Why One Mistake Doesn’t Erase All of the Good Things You’ve Done

Last fall I messed up. Big time. As in I’m pretty sure I [entirely unintentionally] potentially made children cry. Unfortunately, the unintentionally doesn’t seem to matter so much.

I coordinate an educational program to get kids excited about engineering. No I’m not an engineer and yes I’ve always wanted to be a writer. So what am I doing here? Before I decided to start pursuing writing about my passion full time, I wanted (and still want) to make sure that all children get access to great programs, and that’s what most of my day job is about. It might be a little outside my scope, but my experience in education seems to make up for it.

At the end of each year, there is a state competition that we host for all of the teams that advanced from their local tournaments. My first year, I was told we were able to send the winning team from each day to the World Championships! It was so exciting, and I couldn’t have been more proud of the two teams that advanced. This year, when entering the names of the two champion teams from each day, I noticed the computer system only let me make one submission. “There must be some sort of mistake!”, I thought. We have two days of competition, which means that two teams advance.

It turns out, I missed a link that was in a folder that was sent in one of many newsletters that gets sent out to coordinators usually containing things that aren’t remotely close to imperative to efficiently running your program. (Did that sentence make you feel overwhelmed? How my general inbox makes me feel!) Was it my fault for not reading every word? Yes. Was it realistic to think that I would be directly notified about something like this? Also yes. However neither of these answers changes the fact that because of something I missed, one group of kids is going to feel completely devastated.

I can’t help feel like a bad person. Like all of the sleepless nights during the season, 80 hour work weeks, missed time with my husband, and friends thinking I fell of the face of the earth or hated them because I barely had time to respond to a text – was for nothing. Like none of it mattered and that I had failed entirely as both a person and an educator.
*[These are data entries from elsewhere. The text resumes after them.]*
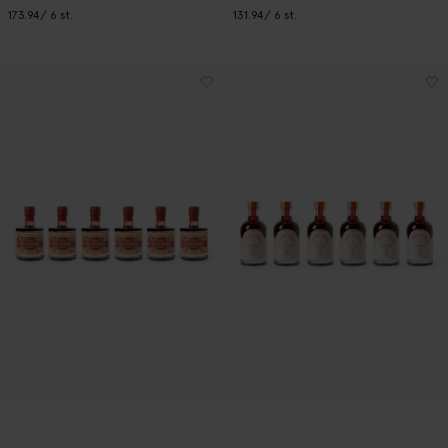
173.94
/ 6 st.
131.94
/ 6 st.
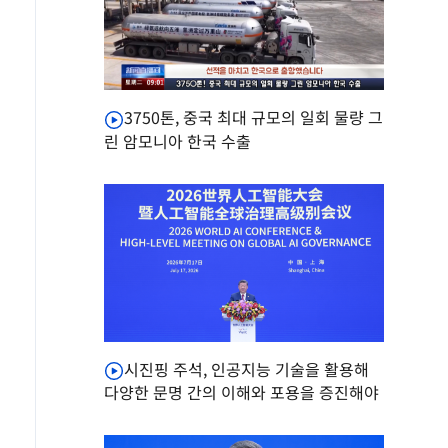
3750톤, 중국 최대 규모의 일회 물량 그
린 암모니아 한국 수출
시진핑 주석, 인공지능 기술을 활용해
다양한 문명 간의 이해와 포용을 증진해야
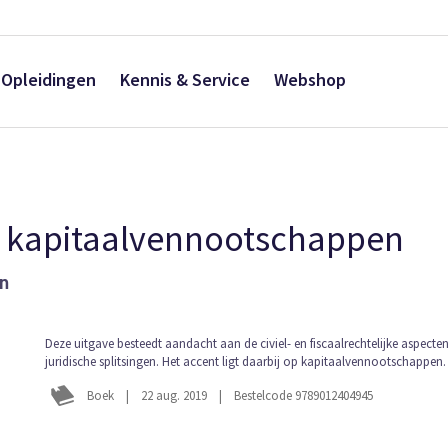
Opleidingen
Kennis & Service
Webshop
an kapitaalvennootschappen
en
Ga
Deze uitgave besteedt aandacht aan de civiel- en fiscaalrechtelijke aspecte
juridische splitsingen. Het accent ligt daarbij op kapitaalvennootschappen.
naar
het
Boek
|
22 aug. 2019
|
Bestelcode 9789012404945
begin
van
de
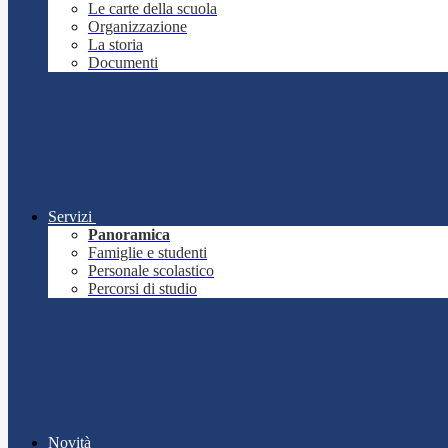
Le carte della scuola
Organizzazione
La storia
Documenti
Servizi
Panoramica
Famiglie e studenti
Personale scolastico
Percorsi di studio
Novità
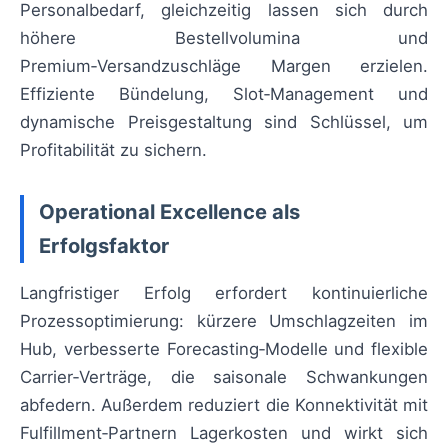
Personalbedarf, gleichzeitig lassen sich durch
höhere Bestellvolumina und
Premium‑Versandzuschläge Margen erzielen.
Effiziente Bündelung, Slot‑Management und
dynamische Preisgestaltung sind Schlüssel, um
Profitabilität zu sichern.
Operational Excellence als
Erfolgsfaktor
Langfristiger Erfolg erfordert kontinuierliche
Prozessoptimierung: kürzere Umschlagzeiten im
Hub, verbesserte Forecasting‑Modelle und flexible
Carrier‑Verträge, die saisonale Schwankungen
abfedern. Außerdem reduziert die Konnektivität mit
Fulfillment‑Partnern Lagerkosten und wirkt sich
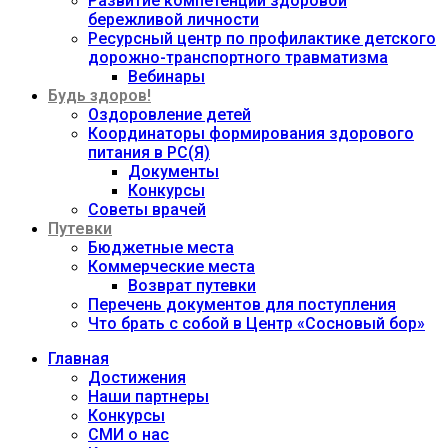
Развитие компетенций здоровой
бережливой личности
Ресурсный центр по профилактике детского
дорожно-транспортного травматизма
Вебинары
Будь здоров!
Оздоровление детей
Координаторы формирования здорового
питания в РС(Я)
Документы
Конкурсы
Советы врачей
Путевки
Бюджетные места
Коммерческие места
Возврат путевки
Перечень документов для поступления
Что брать с собой в Центр «Сосновый бор»
Главная
Достижения
Наши партнеры
Конкурсы
СМИ о нас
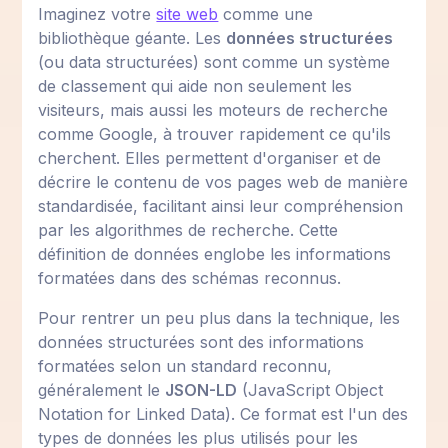
Imaginez votre
site web
comme une
bibliothèque géante. Les
données structurées
(ou data structurées) sont comme un système
de classement qui aide non seulement les
visiteurs, mais aussi les moteurs de recherche
comme Google, à trouver rapidement ce qu'ils
cherchent. Elles permettent d'organiser et de
décrire le contenu de vos pages web de manière
standardisée, facilitant ainsi leur compréhension
par les algorithmes de recherche. Cette
définition de données englobe les informations
formatées dans des schémas reconnus.
Pour rentrer un peu plus dans la technique, les
données structurées sont des informations
formatées selon un standard reconnu,
généralement le
JSON-LD
(JavaScript Object
Notation for Linked Data). Ce format est l'un des
types de données les plus utilisés pour les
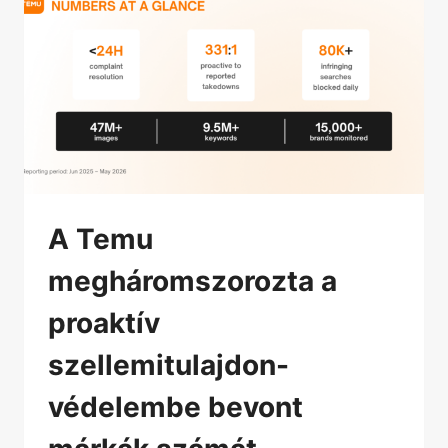
A Temu
megháromszorozta a
proaktív
szellemitulajdon-
védelembe bevont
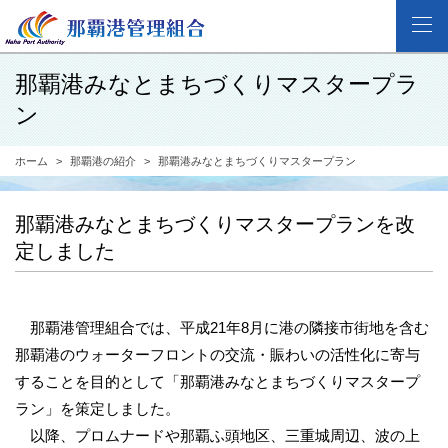
那覇港みなとまちづくりマスタープラ
ン
ホーム
那覇港の紹介
那覇港みなとまちづくりマスタープラン
那覇港みなとまちづくりマスタープランを改
定しました
那覇港管理組合では、平成21年8月に港の隣接市街地を含む
那覇港のウォーターフロントの交流・賑わいの活性化に寄与
することを目的として「那覇港みなとまちづくりマスタープ
ラン」を策定しました。
以降、プロムナードや那覇ふ頭地区、三重城周辺、波の上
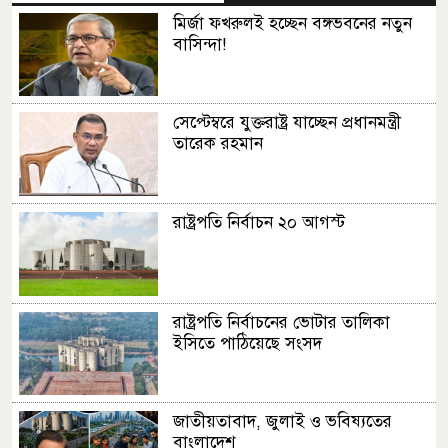
মির্জা ফখরুলই হচ্ছেন বঙ্গভবনের নতুন
বাসিন্দা!
সেপ্টেম্বরে যুক্তরাষ্ট্র যাচ্ছেন প্রধানমন্ত্রী
তারেক রহমান
রাষ্ট্রপতি নির্বাচন ২০ আগস্ট
রাষ্ট্রপতি নির্বাচনের ভোটার তালিকা
ইসিতে পাঠিয়েছে সংসদ
জাতীয়তাবাদ, জুলাই ও ভবিষ্যতের
বাংলাদেশ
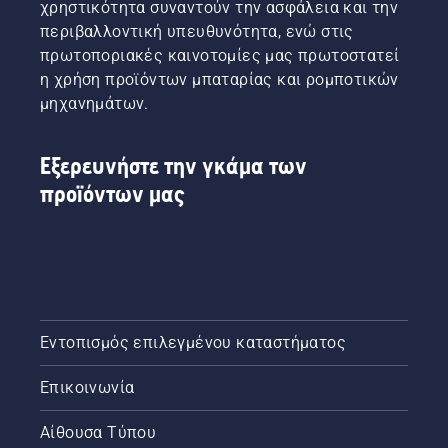
χρηστικότητα συναντούν την ασφάλεια και την
περιβαλλοντική υπευθυνότητα, ενώ στις
πρωτοποριακές καινοτομίες μας πρωτοστατεί
η χρήση προϊόντων μπαταρίας και ρομποτικών
μηχανημάτων.
Εξερευνήστε την γκάμα των
προϊόντων μας
Εντοπισμός επιλεγμένου καταστήματος
Επικοινωνία
Αίθουσα Τύπου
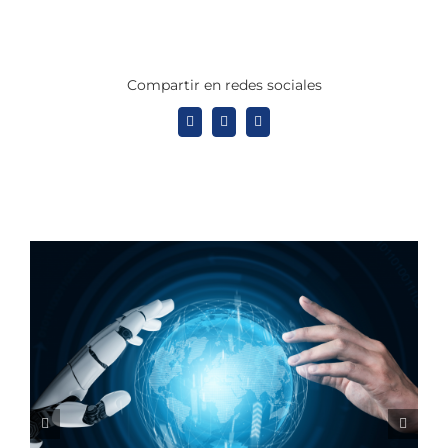
Compartir en redes sociales
X
LinkedIn
WhatsApp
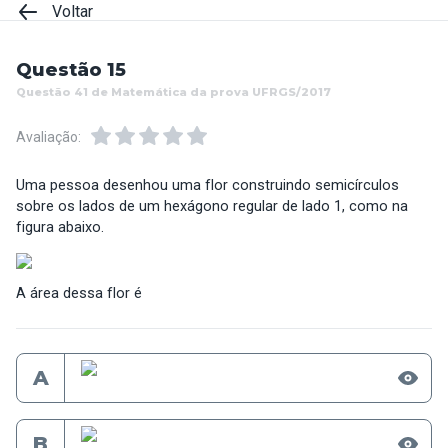
Voltar
Questão 15
Questão 41 de Matemática da prova UFRGS/2017
Avaliação:
Uma pessoa desenhou uma flor construindo semicírculos
sobre os lados de um hexágono regular de lado 1, como na
figura abaixo.
A área dessa flor é
A
B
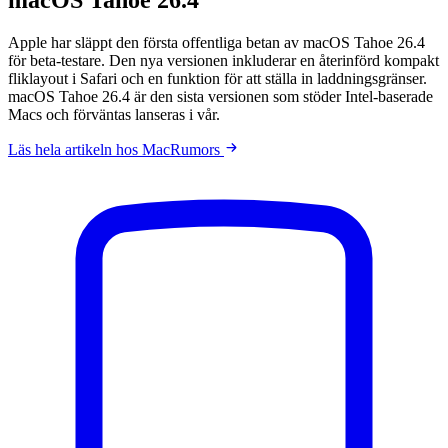
Apple har släppt den första offentliga betan av macOS Tahoe 26.4
för beta-testare. Den nya versionen inkluderar en återinförd kompakt
fliklayout i Safari och en funktion för att ställa in laddningsgränser.
macOS Tahoe 26.4 är den sista versionen som stöder Intel-baserade
Macs och förväntas lanseras i vår.
Läs hela artikeln hos MacRumors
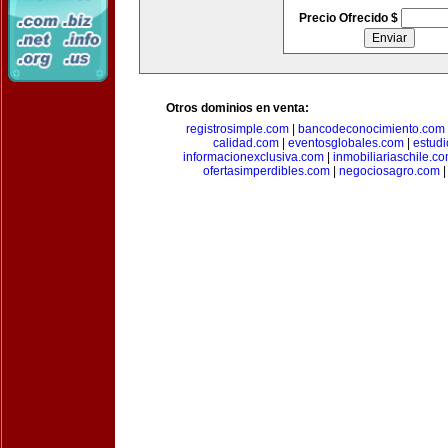
Precio Ofrecido $
Otros dominios en venta:
registrosimple.com
|
bancodeconocimiento.com
calidad.com
|
eventosglobales.com
|
estud
informacionexclusiva.com
|
inmobiliariaschile.c
ofertasimperdibles.com
|
negociosagro.com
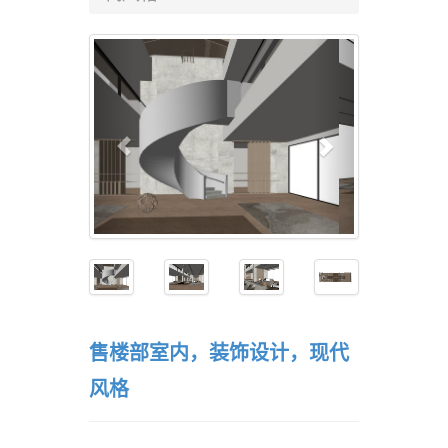
售楼部室内，装饰设计，现代
风格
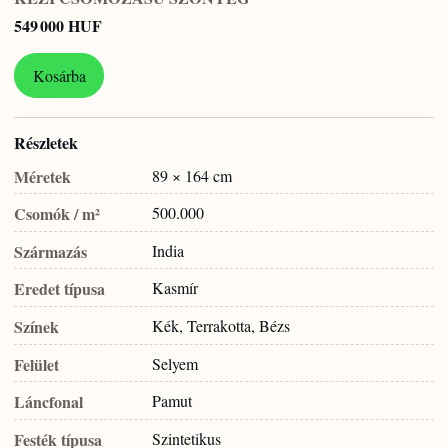
549 000 HUF
Kosárba
Részletek
Méretek
89 × 164 cm
Csomók / m²
500.000
Származás
India
Eredet típusa
Kasmír
Színek
Kék, Terrakotta, Bézs
Felület
Selyem
Láncfonal
Pamut
Festék típusa
Szintetikus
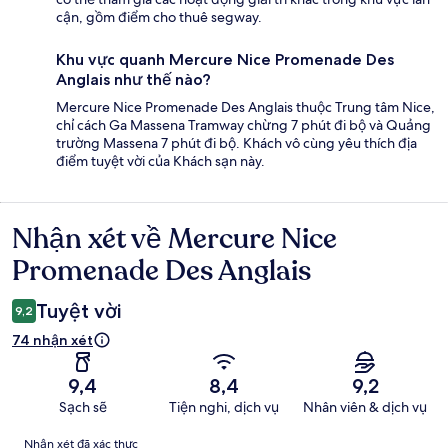
cận, gồm điểm cho thuê segway.
Khu vực quanh Mercure Nice Promenade Des
Anglais như thế nào?
Mercure Nice Promenade Des Anglais thuộc Trung tâm Nice,
chỉ cách Ga Massena Tramway chừng 7 phút đi bộ và Quảng
trường Massena 7 phút đi bộ. Khách vô cùng yêu thích địa
điểm tuyệt vời của Khách sạn này.
Nhận xét về Mercure Nice
Nhận
xét
Promenade Des Anglais
Tuyệt vời
9,2
74 nhận xét
9,4
8,4
9,2
Sạch sẽ
Tiện nghi, dịch vụ
Nhân viên & dịch vụ
Nhận
Nhận xét đã xác thực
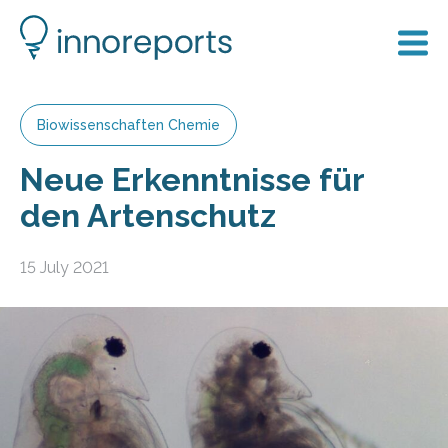
Biowissenschaften Chemie
Neue Erkenntnisse für
den Artenschutz
15 July 2021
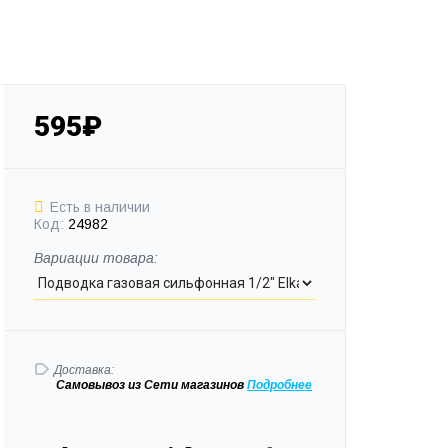
595₽
Есть в наличии
Код:
24982
Вариации товара:
Доставка:
Самовывоз
из Сети магазинов
Подробне
е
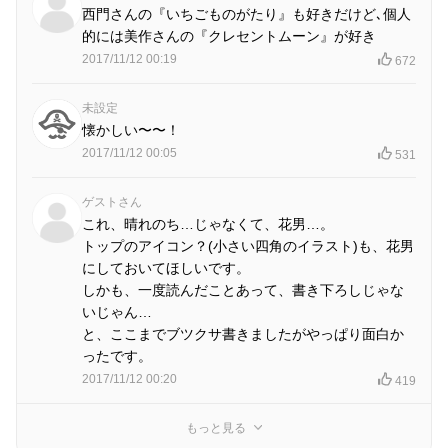
西門さんの『いちごものがたり』も好きだけど､個人
的には美作さんの『クレセントムーン』が好き
2017/11/12 00:19
672
未設定
懐かしい〜〜！
2017/11/12 00:05
531
ゲストさん
これ、晴れのち…じゃなくて、花男…。
トップのアイコン？(小さい四角のイラスト)も、花男
にしておいてほしいです。
しかも、一度読んだことあって、書き下ろしじゃな
いじゃん…
と、ここまでブツクサ書きましたがやっぱり面白か
ったです。
2017/11/12 00:20
419
もっと見る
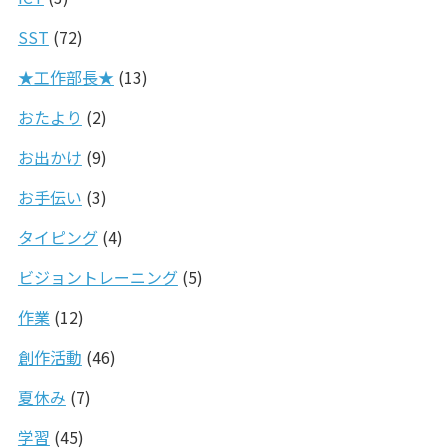
SST
(72)
★工作部長★
(13)
おたより
(2)
お出かけ
(9)
お手伝い
(3)
タイピング
(4)
ビジョントレーニング
(5)
作業
(12)
創作活動
(46)
夏休み
(7)
学習
(45)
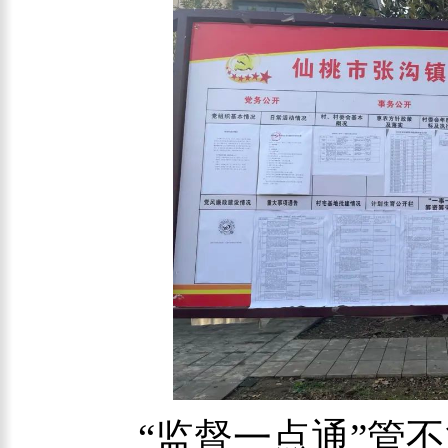
“监督一点通”管不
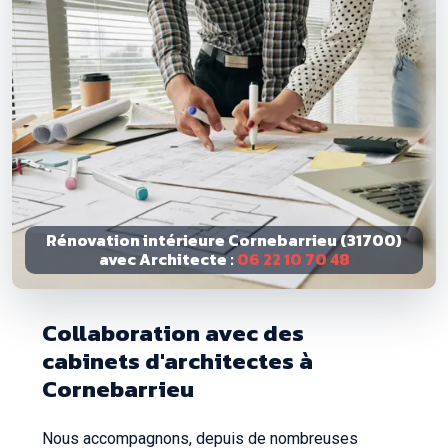
Rénovation intérieure Cornebarrieu (31700)
avec Architecte :
06 22 10 70 48
Collaboration avec des
cabinets d'architectes à
Cornebarrieu
Nous accompagnons, depuis de nombreuses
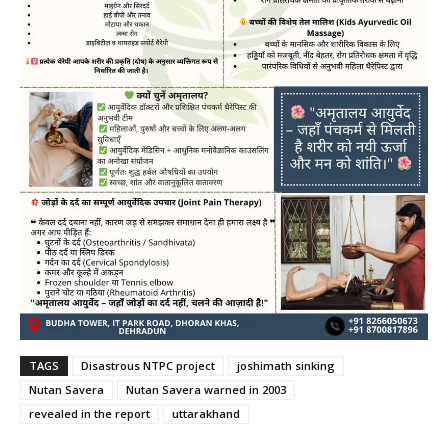
TAGS
Disastrous NTPC project
joshimath sinking
Nutan Savera
Nutan Savera warned in 2003
revealed in the report
uttarakhand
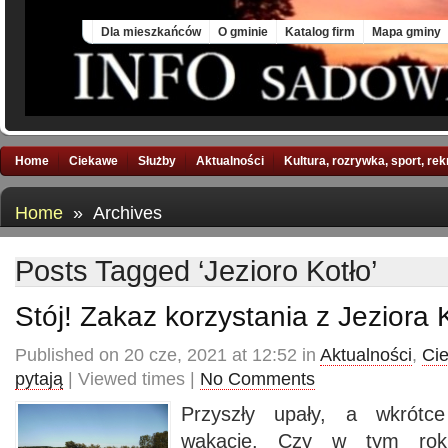
Sun, 9 Aug 2026
Dla mieszkańców
O gminie
Katalog firm
Mapa gminy
Home
Ciekawe
Służby
Aktualności
Kultura, rozrywka, sport, re
Home
» Archives
Posts Tagged ‘Jezioro Kotło’
Stój! Zakaz korzystania z Jeziora 
Published on 20 cze, 2021 at 12:52 in
Aktualności
,
Ci
pytają
| Viewed times |
No Comments
Przyszły upały, a wkrótc
wakacje. Czy w tym rok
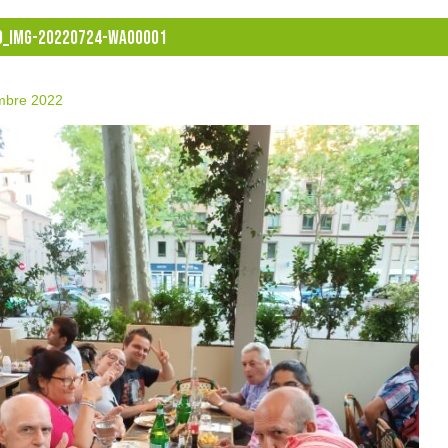
D_IMG-20220724-WA00001
mbre 2022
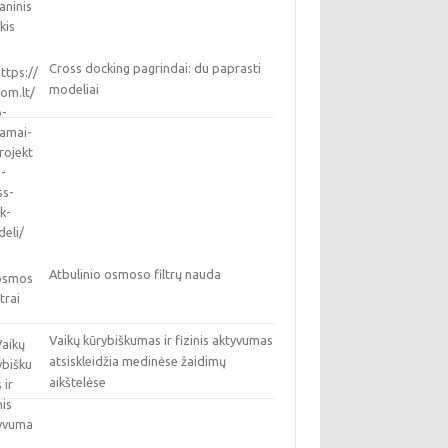
Cross docking pagrindai: du paprasti
modeliai
Atbulinio osmoso filtrų nauda
Vaikų kūrybiškumas ir fizinis aktyvumas
atsiskleidžia medinėse žaidimų
aikštelėse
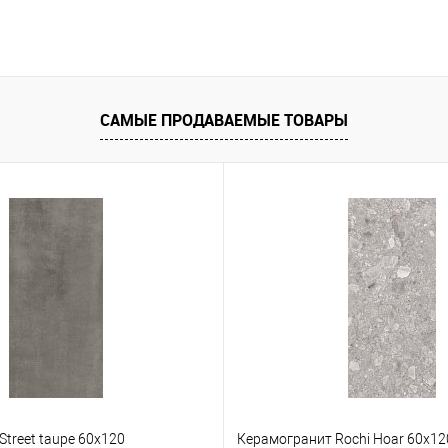
САМЫЕ ПРОДАВАЕМЫЕ ТОВАРЫ
treet taupe 60х120
Керамогранит Rochi Hoar 60x12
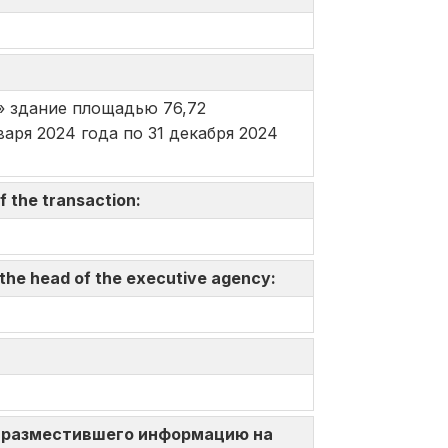
» здание площадью 76,72
варя 2024 года по 31 декабря 2024
f the transaction:
 the head of the executive agency:
ица, разместившего информацию на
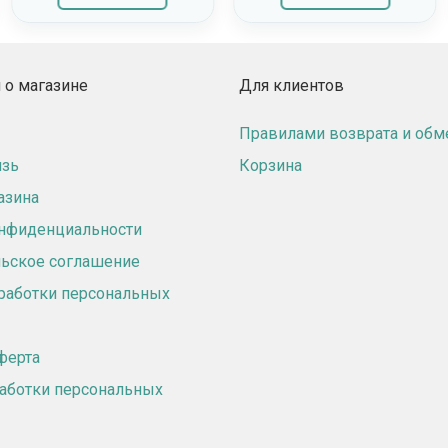
о магазине
Для клиентов
Правилами возврата и обм
язь
Корзина
азина
онфиденциальности
ьское соглашение
работки персональных
ферта
аботки персональных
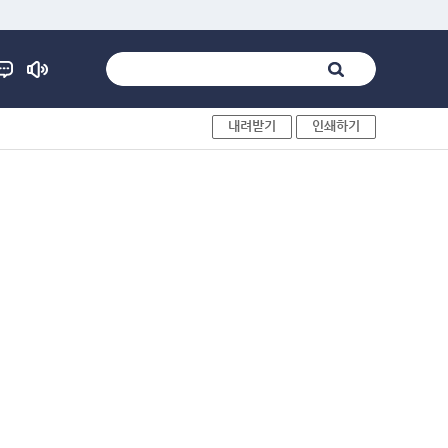
내려받기
인쇄하기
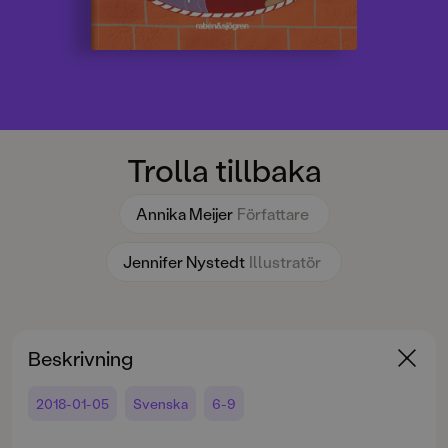
Trolla tillbaka
Annika Meijer
Författare
Jennifer Nystedt
Illustratör
Beskrivning
2018-01-05
Svenska
6-9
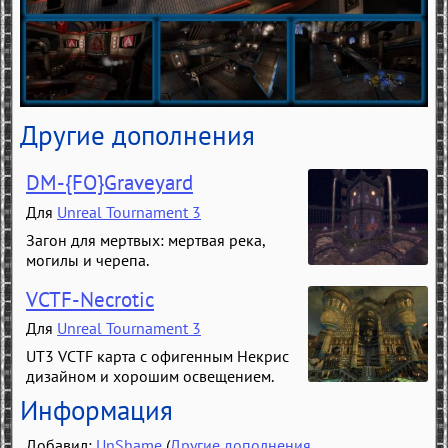
Другие дополнения
DM-{FO}Graveyard
Для
Unreal Tournament 3
Загон для мертвых: мертвая река,
могилы и черепа.
VCTF-Necrotic
Для
Unreal Tournament 3
UT3 VCTF карта с офигенным Некрис
дизайном и хорошим освещением.
Информация
Добавил:
UnShame
(
Другие дополнения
On top of all that, for those of us that are on the worrisome side and especially for those of us that have anxiety, my anxious thoughts started spiraling out of control. My brain seemed to have completely lost touch with reality for a moment and I was caught up in the destructive tornado that is anxious thinking. Even though I had just received a stellar review from my supervisor, I couldn’t help but worry about getting fired. One thing led to another and in my mind not only was I fired, but I was banned from ever getting a job at the same institution, I had lost my tuition reimbursement which meant I had to drop out of my master’s program, my dreams of being a full time mental health advocate were shattered, and all of my friends hated me because they didn’t want to be around such a terrible person.

This was not healthy and I needed to find something to stop this thought process IMMEDIATELY! I got up out of the chair and went for a walk, trying get my mind off things. Even though this feeling was absolutely miserable, I tried to counteract it with remembering many of the positive things that had happened throughout the season – like all of the scholarships that kids from underserved areas received, the fourteen plus tournaments that went off without a hitch to provide thousands of kids in the state with a great experience, and the fact that one of the hardest people in the entire world to please had sent me a thank you letter for one of the best seasons this program has seen yet.

I then realized that I had to remember that although this is not even remotely close to a positive situation, and although I had to accept responsibility that there will be a group of people upset because of something I missed, it doesn’t change the fact that I still did a lot of incredible things this year.

It was an honest mistake and something I wouldn’t have thought to check. That didn’t make it okay or mean that nobody got hurt. It did mean, however, that I didn’t get to spend the rest of my life, or the rest of my day even, feeling terrible for this one mistake. Feeling terrible about yourself doesn’t fix anything, trying to find a resolution does. This didn’t make me a bad person, and most importantly, it absolutely meant that I needed to forgive myself. To show myself love and compassion while I took responsibility for my mistake, and tried my best to fix it.

It’s so interesting how quick we are to berate ourselves when we’ve done something wrong. If this exact same situation had happened to one of my friends, I would treat them far kinder than I had been treating myself during the experience. If we’re not able to forgive ourselves and move forward, it’s pretty promising that we can expect some negative side effects from all of the anger we are holding onto.

Of course we have to take responsibility for our actions, but we also need to remember that we are human. That we deserved to be loved and forgiven, even when we make mistakes – especially by our own selves. Forgiving and loving others is important, but forgiving and loving yourself is imperative. By all means, take responsibility for your mistakes, but don’t let them define who you are as a person.